Le LSE a du coup décidé de ne pas obtempérer et de ne pas céder cet actif en Italie, ce qui risque au final de faire échouer l'ensemble de l'opération LSE/Deutsche Boerse (DE:DB1Gn).
"Vu la position actuelle de la Commission européenne, le LSE pense que celle-ci ne devrait probablement pas donner son feu vert à la fusion" entre les deux groupes boursiers, a reconnu le groupe britannique.
- Un troisième échec ? -
Le conseil d'administration du LSE a certes indiqué aussi qu'il continuait de souhaiter cette fusion avec le groupe allemand, mais n'a pas précisé comment il comptait s'y prendre et a ajouté qu'il avait confiance en sa vigueur "en tant qu'entreprise autonome".
Interrogée par l'AFP, la Commission européenne n'a souhaité faire aucun commentaire.
Dans un bref communiqué, Deutsche Börse a confirmé pour sa part le refus du LSE de se séparer de MTS, et déclaré attendre désormais une décision "vers la fin mars" de l'exécutif bruxellois.
"Ca ressemble bien à un clap de fin" pour la fusion, a réagi Thomas Moore, directeur des investissements chez Standard Life Investments, sur la BBC Radio 4.

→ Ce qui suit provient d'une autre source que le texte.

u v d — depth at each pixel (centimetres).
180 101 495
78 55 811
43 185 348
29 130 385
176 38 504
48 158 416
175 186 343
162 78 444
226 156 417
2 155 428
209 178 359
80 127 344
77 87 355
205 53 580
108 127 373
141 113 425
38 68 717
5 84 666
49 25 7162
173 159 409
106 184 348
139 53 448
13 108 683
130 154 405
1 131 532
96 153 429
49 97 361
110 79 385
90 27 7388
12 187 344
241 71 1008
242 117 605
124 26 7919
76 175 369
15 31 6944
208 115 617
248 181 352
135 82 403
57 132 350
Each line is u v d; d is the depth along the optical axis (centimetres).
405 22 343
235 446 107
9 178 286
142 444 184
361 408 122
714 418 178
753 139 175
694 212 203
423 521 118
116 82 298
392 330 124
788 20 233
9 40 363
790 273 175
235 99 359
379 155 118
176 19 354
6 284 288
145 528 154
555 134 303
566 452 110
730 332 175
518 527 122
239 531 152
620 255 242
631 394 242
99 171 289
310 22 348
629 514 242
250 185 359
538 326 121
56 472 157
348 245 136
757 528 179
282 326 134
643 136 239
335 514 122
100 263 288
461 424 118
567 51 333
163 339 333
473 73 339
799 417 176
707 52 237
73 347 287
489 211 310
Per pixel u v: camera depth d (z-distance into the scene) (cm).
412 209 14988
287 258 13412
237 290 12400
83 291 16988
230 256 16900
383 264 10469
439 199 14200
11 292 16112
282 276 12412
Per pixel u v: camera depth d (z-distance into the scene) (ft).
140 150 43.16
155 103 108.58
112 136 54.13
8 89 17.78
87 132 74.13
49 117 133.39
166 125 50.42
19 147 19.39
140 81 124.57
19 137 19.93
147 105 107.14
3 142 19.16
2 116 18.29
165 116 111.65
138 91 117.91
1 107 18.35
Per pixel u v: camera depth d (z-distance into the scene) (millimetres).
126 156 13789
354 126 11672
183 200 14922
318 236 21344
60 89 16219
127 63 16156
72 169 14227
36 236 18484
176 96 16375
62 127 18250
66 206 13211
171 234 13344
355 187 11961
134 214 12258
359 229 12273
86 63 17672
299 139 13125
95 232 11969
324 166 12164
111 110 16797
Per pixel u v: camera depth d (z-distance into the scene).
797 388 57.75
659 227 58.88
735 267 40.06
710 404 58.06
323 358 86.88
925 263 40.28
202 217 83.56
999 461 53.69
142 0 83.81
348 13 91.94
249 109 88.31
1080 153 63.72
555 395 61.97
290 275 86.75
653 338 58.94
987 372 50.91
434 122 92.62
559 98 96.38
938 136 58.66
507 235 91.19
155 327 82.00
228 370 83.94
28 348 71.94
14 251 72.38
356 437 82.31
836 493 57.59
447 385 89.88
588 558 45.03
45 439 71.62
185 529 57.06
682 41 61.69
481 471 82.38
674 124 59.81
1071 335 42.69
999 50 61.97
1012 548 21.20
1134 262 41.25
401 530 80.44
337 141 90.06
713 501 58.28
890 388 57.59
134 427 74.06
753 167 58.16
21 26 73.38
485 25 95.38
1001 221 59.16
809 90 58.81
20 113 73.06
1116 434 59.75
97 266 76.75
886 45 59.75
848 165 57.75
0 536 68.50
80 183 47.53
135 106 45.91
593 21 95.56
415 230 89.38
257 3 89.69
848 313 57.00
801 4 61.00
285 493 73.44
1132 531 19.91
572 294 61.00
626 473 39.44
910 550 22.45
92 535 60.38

Les actions des groupes concernés chutaient en Bourse en conséquence: vers 10H40 GMT, Deutsche Börse dévissait de 4,61% à 80,07 euros et LSE de 3,23% à 30,24 livres. Euronext perdait pour sa part 2,91% à 39,69 euros: la cession de LCH.Clearnet SA à son profit, conditionnée à la réalisation de la fusion, pourrait aussi être compromise.
Annoncé en mars dernier, la fusion LSE-Deutsche Börse prévoyait de créer une nouvelle holding basée à Londres, dirigée par le patron de Deutsche Börse. Elle devait donner naissance à un géant boursier de la taille de ceux formés aux Etats-Unis entre le CME de Chicago et l'ICE de New York, ou en Asie avec l'opérateur de Hong Kong.
L'union aurait lié ainsi la zone euro - dont le cœur bat à Francfort - à la place financière de Londres s'acheminant vers le Brexit.
"Cette fusion aurait constitué un pas en avant majeur dans l'intégration du système financier européen. Sans elle, les Bourses d'action vont rester plus fragmentées" en Europe, a expliqué Guntram Wolff, directeur de l'institut Bruegel.
C'est la troisième fois que le LSE et Deutsche Börse tentent de s'unir: les deux opérateurs avaient par deux fois échoué en 2000 et 2005.
Deutsche Börse avait également essayé, sans succès, de se marier en 2011 à NYSE Euronext, avant qu'Euronext ne sorte du giron du groupe américain.